When going through some of his parents’ belongings, he came across a report written in 1957 entitled “Regarding the Continuance of the Throop Evangelical United Brethren Church.” It listed population trends of the two townships nearest to the church, Coleman and Strawberry, where most of the parishioners lived.

“There had been a tremendous decrease in population of those two townships that pretty well paralleled the decrease in membership and attendance at that church,” he said. The parallels were similar to that of Morrowville nearly 50 years later.

But what caught his eye was a statement near the end of the report. “’There’s no disgrace in closing a church when you just run out of people,’” he said. After a pause, he added, “That’s essentially what we’ve done.”

That same statement was put to the Morrowville congregation in a series of letters sent to each member. The last letter said that on the 10th of November a decision would be made whether to continue services at the Morrowville United Methodist Church.

“I think people have become accustomed what’s going on with the demographics of the area,” Elliott said. “This is kind of a barometer to go by. In 1968, when Janet and I first got married and started living here, there were 120 students in high school. There are now 30. There’s been a general decline in the population over the last thirty-plus years, as with every county from here to Colorado. It’s just what’s going on in this part of the country.”

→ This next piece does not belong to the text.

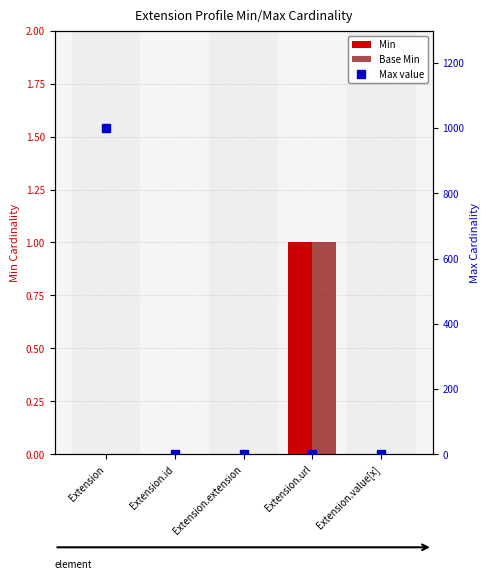

What are all the series names shown in the legend?

Min, Base Min, Max value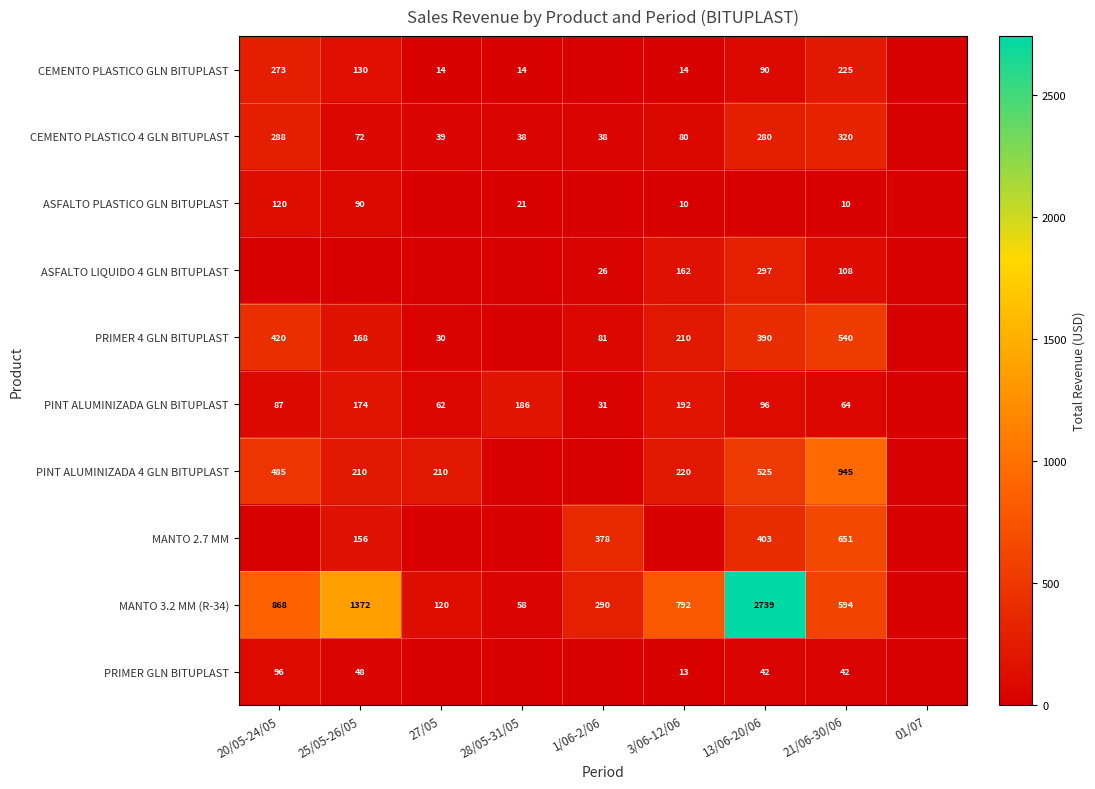

What is the spread (max minus min) of values at 25/05-26/05?

1372.0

Not one person questioned the closing of the church. “It’s probably not a real shock,” Elliott said.
“We’re not closing a church, we’re closing an attendance center,” he added. “The church is the people, not the building.”

***

“There’s a lot of things missing when there’s not a lot of people in church,” said Mary Sawyer. She tilted her head toward the room, empty now except for the small knot of parishioners congregating at the back. The other churches in the parish have more families and children, and the addition will be welcome, she said.

From the vestibule the entire sanctuary is visible, a one-room affair with a small balcony and belfry up a cramped flight of stairs. Helen Elder, who’s been attending the church since she was six years old—that would have been in the 1930s, she says—pointed to the balcony and said that’s where Sunday School services were once held. They were all boys and one girl, she said. And there—she pointed to the front of the church, near the podium—was where the ladies met, and the men were here, near the back, and the junior high kids were on the platform. Some kids even had Sunday School in the belfry.

“In that little room?” asked Nancy Tice, one of the youngest members. Elder nodded.

“We saw it coming,” said Junior Sawyer, a member since the 1950s. It was just like the rest of the rural experience, he said. “We just have to adjust to it as it weakens.”

After a short visitation, the remaining members of the church filed out into the crisp December morning. The sun shone wanly from a clear blue sky and shadows were long in the street. One by one, they started their vehicles and drove off, leaving the street abandoned all the way to the edge of town.

Inside, sunlight spilled through the blinds, warming the wooden pews worn smooth by the posteriors of generations of worshipers. A banner on the wall read “Morrowville United Methodist Church—1886-1986.” All that remained were the dust motes shining in the still air and the silence. The church was gone. Only the building remained.